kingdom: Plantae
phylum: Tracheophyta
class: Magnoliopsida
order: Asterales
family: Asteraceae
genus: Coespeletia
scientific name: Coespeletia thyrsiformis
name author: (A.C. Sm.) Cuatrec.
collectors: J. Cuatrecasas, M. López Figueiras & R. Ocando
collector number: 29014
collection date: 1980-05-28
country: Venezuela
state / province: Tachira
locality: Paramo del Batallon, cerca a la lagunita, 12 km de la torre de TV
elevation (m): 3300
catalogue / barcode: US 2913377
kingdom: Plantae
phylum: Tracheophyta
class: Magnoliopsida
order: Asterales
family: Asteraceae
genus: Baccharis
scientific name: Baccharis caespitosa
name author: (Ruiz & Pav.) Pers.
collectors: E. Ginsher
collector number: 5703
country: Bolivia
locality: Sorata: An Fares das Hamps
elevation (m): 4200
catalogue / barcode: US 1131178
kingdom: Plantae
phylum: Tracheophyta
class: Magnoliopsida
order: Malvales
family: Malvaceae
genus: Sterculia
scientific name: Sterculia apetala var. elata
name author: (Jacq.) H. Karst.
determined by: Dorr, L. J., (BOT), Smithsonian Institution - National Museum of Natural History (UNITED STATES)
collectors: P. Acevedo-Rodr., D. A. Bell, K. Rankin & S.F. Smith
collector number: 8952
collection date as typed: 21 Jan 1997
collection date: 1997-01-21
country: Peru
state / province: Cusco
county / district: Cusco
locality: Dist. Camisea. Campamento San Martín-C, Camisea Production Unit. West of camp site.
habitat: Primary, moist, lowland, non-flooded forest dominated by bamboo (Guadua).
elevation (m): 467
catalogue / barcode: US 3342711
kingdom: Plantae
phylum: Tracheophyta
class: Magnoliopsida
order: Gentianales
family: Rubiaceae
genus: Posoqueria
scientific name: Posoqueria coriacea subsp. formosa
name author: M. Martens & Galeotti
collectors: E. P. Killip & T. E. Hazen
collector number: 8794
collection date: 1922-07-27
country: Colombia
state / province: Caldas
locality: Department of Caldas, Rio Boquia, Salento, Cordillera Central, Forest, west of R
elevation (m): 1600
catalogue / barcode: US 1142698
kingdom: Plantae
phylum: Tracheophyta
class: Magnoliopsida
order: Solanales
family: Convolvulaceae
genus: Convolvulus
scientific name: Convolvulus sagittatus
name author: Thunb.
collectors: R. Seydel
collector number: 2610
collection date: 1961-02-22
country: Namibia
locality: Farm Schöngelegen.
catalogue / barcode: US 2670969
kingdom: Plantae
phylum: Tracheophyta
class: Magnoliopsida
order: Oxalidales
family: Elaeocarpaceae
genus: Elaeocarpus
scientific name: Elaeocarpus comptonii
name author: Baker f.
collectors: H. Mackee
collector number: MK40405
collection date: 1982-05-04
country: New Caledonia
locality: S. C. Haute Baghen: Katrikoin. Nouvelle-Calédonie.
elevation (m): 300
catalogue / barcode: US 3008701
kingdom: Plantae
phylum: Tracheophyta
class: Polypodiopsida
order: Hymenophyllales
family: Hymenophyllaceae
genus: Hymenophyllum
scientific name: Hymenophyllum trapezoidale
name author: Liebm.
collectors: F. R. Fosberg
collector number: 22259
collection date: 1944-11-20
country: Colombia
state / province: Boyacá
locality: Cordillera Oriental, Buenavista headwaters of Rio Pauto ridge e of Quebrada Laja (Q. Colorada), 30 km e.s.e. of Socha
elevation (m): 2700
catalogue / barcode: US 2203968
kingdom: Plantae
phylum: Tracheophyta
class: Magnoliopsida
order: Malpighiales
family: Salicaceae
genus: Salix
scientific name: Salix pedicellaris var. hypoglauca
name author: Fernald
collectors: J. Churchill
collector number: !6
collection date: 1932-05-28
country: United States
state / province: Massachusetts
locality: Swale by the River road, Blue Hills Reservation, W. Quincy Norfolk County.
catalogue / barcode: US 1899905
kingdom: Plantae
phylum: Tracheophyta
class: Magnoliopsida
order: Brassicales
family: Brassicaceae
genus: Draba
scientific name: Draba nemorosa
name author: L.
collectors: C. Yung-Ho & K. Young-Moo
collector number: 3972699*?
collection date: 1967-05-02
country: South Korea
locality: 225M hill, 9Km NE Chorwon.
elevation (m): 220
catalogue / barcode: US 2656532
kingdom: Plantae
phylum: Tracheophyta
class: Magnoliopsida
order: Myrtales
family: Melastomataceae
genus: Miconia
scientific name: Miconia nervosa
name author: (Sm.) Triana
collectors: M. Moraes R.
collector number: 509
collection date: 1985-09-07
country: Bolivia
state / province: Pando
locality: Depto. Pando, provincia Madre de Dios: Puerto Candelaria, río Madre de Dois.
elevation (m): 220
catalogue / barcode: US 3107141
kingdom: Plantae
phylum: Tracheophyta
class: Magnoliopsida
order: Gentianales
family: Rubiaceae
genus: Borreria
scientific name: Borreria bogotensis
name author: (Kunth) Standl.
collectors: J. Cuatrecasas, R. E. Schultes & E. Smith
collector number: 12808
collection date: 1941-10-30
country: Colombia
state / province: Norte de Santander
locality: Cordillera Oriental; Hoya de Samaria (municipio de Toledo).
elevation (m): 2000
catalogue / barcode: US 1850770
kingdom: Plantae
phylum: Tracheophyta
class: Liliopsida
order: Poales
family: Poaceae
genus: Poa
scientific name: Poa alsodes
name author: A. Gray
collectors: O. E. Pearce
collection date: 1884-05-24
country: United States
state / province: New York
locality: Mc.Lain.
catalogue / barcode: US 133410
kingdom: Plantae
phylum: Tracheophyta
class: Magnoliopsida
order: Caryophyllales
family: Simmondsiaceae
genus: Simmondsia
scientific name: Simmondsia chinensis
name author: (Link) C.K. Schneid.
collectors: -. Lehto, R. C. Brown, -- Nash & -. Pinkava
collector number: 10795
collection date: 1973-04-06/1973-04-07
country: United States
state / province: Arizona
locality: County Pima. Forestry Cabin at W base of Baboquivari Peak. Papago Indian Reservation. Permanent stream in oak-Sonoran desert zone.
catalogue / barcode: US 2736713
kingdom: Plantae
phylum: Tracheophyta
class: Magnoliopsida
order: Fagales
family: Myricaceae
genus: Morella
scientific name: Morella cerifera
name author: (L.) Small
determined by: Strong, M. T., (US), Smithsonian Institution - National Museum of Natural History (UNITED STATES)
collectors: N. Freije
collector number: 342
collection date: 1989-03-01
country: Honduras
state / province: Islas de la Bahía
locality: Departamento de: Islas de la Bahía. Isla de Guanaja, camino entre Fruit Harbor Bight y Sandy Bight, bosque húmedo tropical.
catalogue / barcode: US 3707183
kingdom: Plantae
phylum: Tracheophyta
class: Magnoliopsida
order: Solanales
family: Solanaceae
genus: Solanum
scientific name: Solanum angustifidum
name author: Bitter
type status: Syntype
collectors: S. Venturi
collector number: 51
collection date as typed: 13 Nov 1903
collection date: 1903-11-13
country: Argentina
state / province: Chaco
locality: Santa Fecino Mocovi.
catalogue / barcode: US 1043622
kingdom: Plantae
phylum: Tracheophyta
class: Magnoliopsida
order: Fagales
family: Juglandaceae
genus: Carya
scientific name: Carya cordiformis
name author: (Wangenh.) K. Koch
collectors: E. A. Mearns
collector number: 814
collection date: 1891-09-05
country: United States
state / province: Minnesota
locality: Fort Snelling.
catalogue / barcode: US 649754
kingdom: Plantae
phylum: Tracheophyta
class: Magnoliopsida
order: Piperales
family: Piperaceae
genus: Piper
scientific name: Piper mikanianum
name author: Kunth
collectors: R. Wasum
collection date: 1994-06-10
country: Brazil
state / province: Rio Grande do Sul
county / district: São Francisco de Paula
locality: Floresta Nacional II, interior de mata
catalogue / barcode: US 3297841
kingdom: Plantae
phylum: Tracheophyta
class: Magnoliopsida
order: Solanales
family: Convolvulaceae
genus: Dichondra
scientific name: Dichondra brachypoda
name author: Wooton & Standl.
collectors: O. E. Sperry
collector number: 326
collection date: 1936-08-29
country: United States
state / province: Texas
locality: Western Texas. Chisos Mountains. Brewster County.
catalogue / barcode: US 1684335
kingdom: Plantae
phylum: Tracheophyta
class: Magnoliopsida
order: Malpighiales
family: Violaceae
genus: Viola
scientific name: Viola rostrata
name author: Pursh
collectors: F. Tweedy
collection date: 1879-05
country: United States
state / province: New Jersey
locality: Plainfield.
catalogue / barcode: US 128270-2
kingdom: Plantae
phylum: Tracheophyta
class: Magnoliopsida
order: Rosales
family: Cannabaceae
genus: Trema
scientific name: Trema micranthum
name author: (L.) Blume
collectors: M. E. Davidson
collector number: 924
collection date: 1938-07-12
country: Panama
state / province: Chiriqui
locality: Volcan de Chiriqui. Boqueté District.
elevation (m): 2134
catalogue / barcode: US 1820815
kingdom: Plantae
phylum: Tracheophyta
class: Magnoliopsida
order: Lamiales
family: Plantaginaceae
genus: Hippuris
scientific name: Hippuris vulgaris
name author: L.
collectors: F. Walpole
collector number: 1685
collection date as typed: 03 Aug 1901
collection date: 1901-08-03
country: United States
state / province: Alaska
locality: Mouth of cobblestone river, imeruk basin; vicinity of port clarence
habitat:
::::::
### Exercise requirements
Reproduce the stretch from the start of the entries through the line containing "state / province: Tachira", switching "name author" to "authority" and leaving everything else unchanged.

### Result of the exercise
kingdom: Plantae
phylum: Tracheophyta
class: Magnoliopsida
order: Asterales
family: Asteraceae
genus: Coespeletia
scientific name: Coespeletia thyrsiformis
authority: (A.C. Sm.) Cuatrec.
collectors: J. Cuatrecasas, M. López Figueiras & R. Ocando
collector number: 29014
collection date: 1980-05-28
country: Venezuela
state / province: Tachira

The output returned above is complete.